**WHAT THIS TASK INVOLVES:** Reproduce word for word the lines between those holding "een dobbelsteen gooit een t/m zes en geen" and "too virus hun plek aan het veroveren zijn", inclusive, and nothing else from the data below.

-------- RECORDS PROVIDED

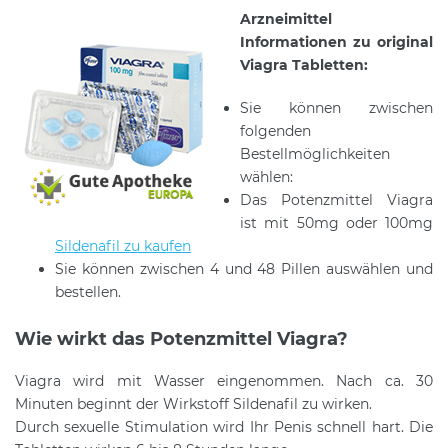
Arzneimittel
Informationen zu original
Viagra Tabletten:
Sie können zwischen
folgenden
Bestellmöglichkeiten
wählen:
Das Potenzmittel Viagra
ist mit 50mg oder 100mg
Sildenafil zu kaufen
Sie können zwischen 4 und 48 Pillen auswählen und
bestellen.
Wie wirkt das Potenzmittel Viagra?
Viagra wird mit Wasser eingenommen. Nach ca. 30
Minuten beginnt der Wirkstoff Sildenafil zu wirken.
Durch sexuelle Stimulation wird Ihr Penis schnell hart. Die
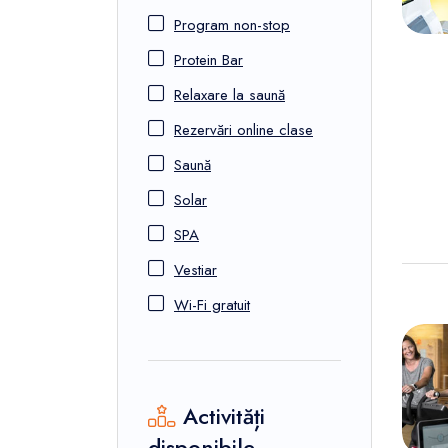
Program non-stop
Protein Bar
Relaxare la saună
Rezervări online clase
Saună
Solar
SPA
Vestiar
Wi-Fi gratuit
Activități
disponibile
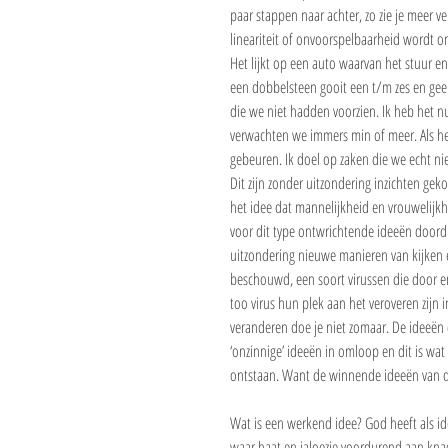
paar stappen naar achter, zo zie je meer
lineariteit of onvoorspelbaarheid wordt o
Het lijkt op een auto waarvan het stuur e
een dobbelsteen gooit een t/m zes en geen
die we niet hadden voorzien. Ik heb het nu
verwachten we immers min of meer. Als he
gebeuren. Ik doel op zaken die we echt ni
Dit zijn zonder uitzondering inzichten gek
het idee dat mannelijkheid en vrouwelijkh
voor dit type ontwrichtende ideeën doord
uitzondering nieuwe manieren van kijken e
beschouwd, een soort virussen die door en 
too virus hun plek aan het veroveren zijn 
veranderen doe je niet zomaar. De ideeën d
‘onzinnige’ ideeën in omloop en dit is wa
ontstaan. Want de winnende ideeën van deze
Wat is een werkend idee? God heeft als ide
waar haat en jaloezie voordurend aan knag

----------------

**RESULT OF THIS EXERCISE:**
een dobbelsteen gooit een t/m zes en geen
die we niet hadden voorzien. Ik heb het nu
verwachten we immers min of meer. Als he
gebeuren. Ik doel op zaken die we echt ni
Dit zijn zonder uitzondering inzichten gek
het idee dat mannelijkheid en vrouwelijkh
voor dit type ontwrichtende ideeën doord
uitzondering nieuwe manieren van kijken e
beschouwd, een soort virussen die door en 
too virus hun plek aan het veroveren zijn 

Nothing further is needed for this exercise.